For decades, nay generations, Democrats gerrymandered districts to their advantage.  In response, Republicans began a long-term, multi-decade effort to squeeze the Democrats from the bottom-up.  Their in state legislatures are the result of that.   The change from 1980 is stunning, and began in earnest in 1994:

Perverse Outcomes

I mentioned above that there are two broad ways of gerrymandering – write in small but secure legislative majorities, with a few competitive districts, or write in a greater number of competitive districts, with some majority in each.

The ruling would seem to favor the first option over the second.  If the metric is that each party has a proportional number of “extra votes,” a party will have an incentive to make as many districts as lopsided as possible, giving themselves small but secure majorities.  The net result is liable to be less competitive elections, with efforts concentrated in a few districts.  The vast majority of residents would live in uncompetitive districts.

This would seem on the face of it to contradict the ruling’s logic.  While the point of gerrymandering is legislative control, the point of an individual election is the selection of an individual legislator.  The majority party would have an incentive to make sure that in the vast majority of those districts, at least one party never had a reasonable shot at getting elected.  To the degree that gerrymanding contradicts freedom of association (and again, I don’t follow the logic there), this result would compound the problem, not ameliorate it.

Consequences for Open Primaries

The court is agreeing with the plaintiffs’ argument that unfair district lines are an attack on freedom of association.  So be it.

Colorado just passed a law imposing a presidential primary, and another law requiring that unaffiliated voters be allowed to vote in one party’s primary.  How then are state laws that determine how parties’ nominees are chosen not such an infringement?  If a party chooses to have a primary, or a caucus, or an open primary, why is that not the party’s business?  If this ruling stands, it’s almost impossible to see how an inherently political process that affects a party’s ability to win can be an infringement on free association, while a state diktat on how a party chooses its nominees isn’t.

Too Bad – Go Win

Democrats are (or were, in 2009) fond saying that elections have consequences.  Unless they’re won by Republicans, especially in years ending in 0.  At one level, they’re right to be concerned.  The Democrats find themselves where the Republicans were for a long time – a regional party, and a minority party at every level, with only the White House in grasp.

They’ve never been shy about using judicial and administrative tools to achieve policy ends, but at this point, those are the only tools in the toolbag.  The public has soundly rejected the social activism and, to a lesser extent, the regulatory manipulation that is the Democrats’ current stock in trade.  Should it continue to see its desires frustrated, things could get even uglier for the Democrats and for the country.
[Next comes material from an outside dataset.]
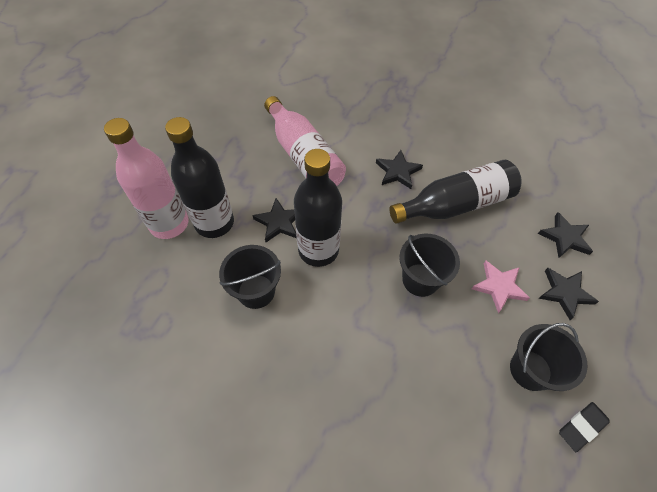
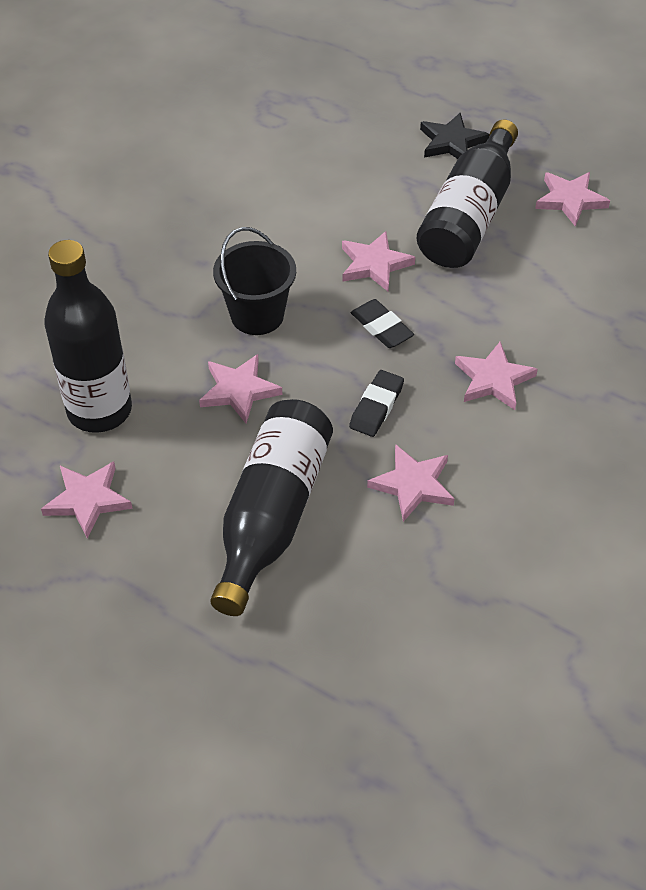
black bucket: 3 -> 1
black eraser: 1 -> 2
black star: 4 -> 1
pink bottle: 2 -> 0
pink star: 1 -> 6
And electorally, the Republicans have been squeezing out the Democrats’ bench for decades now.  Not only are Pelosi and Schumer bicoastal, they’re old.  The only areas outside of the coasts producing new Democratic talent are the cities, which have been trending blue for a while.  If the Democrats have to rebuild everywhere else, the Republicans may have a very difficult time rebuilding there.  Count on them to try, though.

Rebuilding the party isn’t the work of one cycle, or of winning the White House, no matter how dangerously concentrated power has become.  The last two Democratic presidents have been terrible for the party.

If Democrats want to win again, they need to figure out how to win, not look to the courts to save them from their own disconnect from the people whose votes they’re trying to earn.